Segregation generally created distinctly black and white schools and neighborhoods, but some communities actively moved toward integration. The Kingsboro Housing Project in Brooklyn, New York, was one of the country’s first public housing developments and an early effort to integrate long before what is traditionally called the civil rights era. The image conveys the photographer’s idea that children offer the best hope of people getting along.
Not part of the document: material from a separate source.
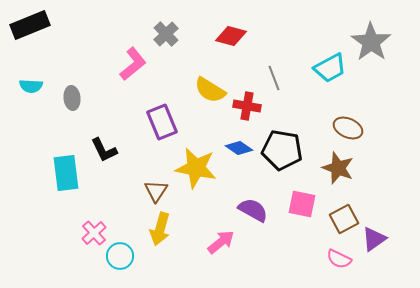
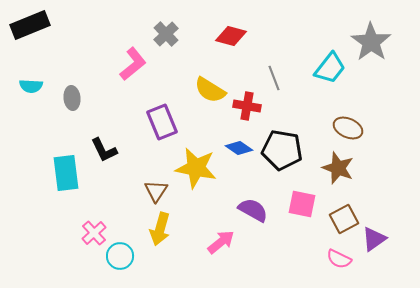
cyan trapezoid: rotated 24 degrees counterclockwise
During the Great Depression, many people lost their jobs and homes. Some took on seasonal farming work and lived with their families in makeshift camps. Schooling under these conditions was generally nonexistent or dire, but some federal, state, and community-run camps, like this one in Belle Glade, Florida, offered stability and structure for homeless families. The students in this daycare facility ate hot lunches, an improvement over many camps. Although this facility was probably segregated, as shown by the tables with only black children, some camps did away with segregation in an effort to more efficiently address the migrants’ common needs.
During segregation, many African American communities, especially those in northern urban areas, built strong schools that advocated the highest quality education as a means to combat racism and inequality. The Paul Laurence Dunbar High School in Washington, D.C., was the first public high school for African Americans in the United States and became one of the finest in the nation. This photo highlights Dunbar’s championship basketball team and suggests the school’s commitment to both athletics and academics.
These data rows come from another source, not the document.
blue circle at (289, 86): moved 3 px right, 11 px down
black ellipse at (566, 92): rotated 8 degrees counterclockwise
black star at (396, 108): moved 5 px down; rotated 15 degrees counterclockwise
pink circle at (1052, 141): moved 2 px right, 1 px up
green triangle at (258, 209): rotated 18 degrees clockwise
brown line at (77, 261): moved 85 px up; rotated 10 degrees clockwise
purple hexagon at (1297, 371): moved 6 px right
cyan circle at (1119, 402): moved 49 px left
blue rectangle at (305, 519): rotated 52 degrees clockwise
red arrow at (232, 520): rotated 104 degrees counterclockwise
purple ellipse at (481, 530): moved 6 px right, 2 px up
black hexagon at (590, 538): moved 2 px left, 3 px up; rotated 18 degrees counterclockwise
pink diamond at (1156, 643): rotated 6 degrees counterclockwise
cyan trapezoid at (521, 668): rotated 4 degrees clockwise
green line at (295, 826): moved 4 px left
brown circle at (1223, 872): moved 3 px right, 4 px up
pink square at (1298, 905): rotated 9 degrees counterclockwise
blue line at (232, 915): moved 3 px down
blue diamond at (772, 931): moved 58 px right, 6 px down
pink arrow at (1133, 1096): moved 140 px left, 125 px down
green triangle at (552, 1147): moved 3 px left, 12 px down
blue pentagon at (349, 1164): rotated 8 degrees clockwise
This desk came from the Hope School in Pomaria, South Carolina, which was built with money from the Julius Rosenwald Fund. The Hope School was one of almost 5,000 Rosenwald schools built in the rural South to provide better educational opportunities for African American children. The Hope School—built in 1925 and still standing today—provides a unique window into this educational initiative and into a small, rural South Carolina community. Despite their poverty and segregation, students and teachers have many fond memories of the Hope School.
When Crite painted School's Out, most schools were segregated, but by mid-century, they also became places where battles over race took place. On May 31, 1955, the U.S. Supreme Court ordered the states to integrate public schools "with all deliberate speed" after the May 17 issuance of its unanimous ruling in Brown v. Board of Education of Topeka, Kansas. Two years later, on September 4, nine African American teens - Minnijean Brown, Elizabeth Eckford, Ernest Green, Thelma Mothershed, Melba Patillo, Gloria Ray, Terrence Roberts, Jefferson Thomas, Carlotta Walls - were turned away from entering Little Rock's all-white Central High School by Arkansas National Guard troops who were called in by Governor Orval Faubus. On September 25, 1957, President Eisenhower dispatched the Army's 101st Airborne Division to escort the "Little Rock Nine" into Central High, where they remained under federal protection for the entire school year. Carlotta Walls LaNier, the youngest of the Nine, wore this new matching skirt and blouse on both September 4 and September 25.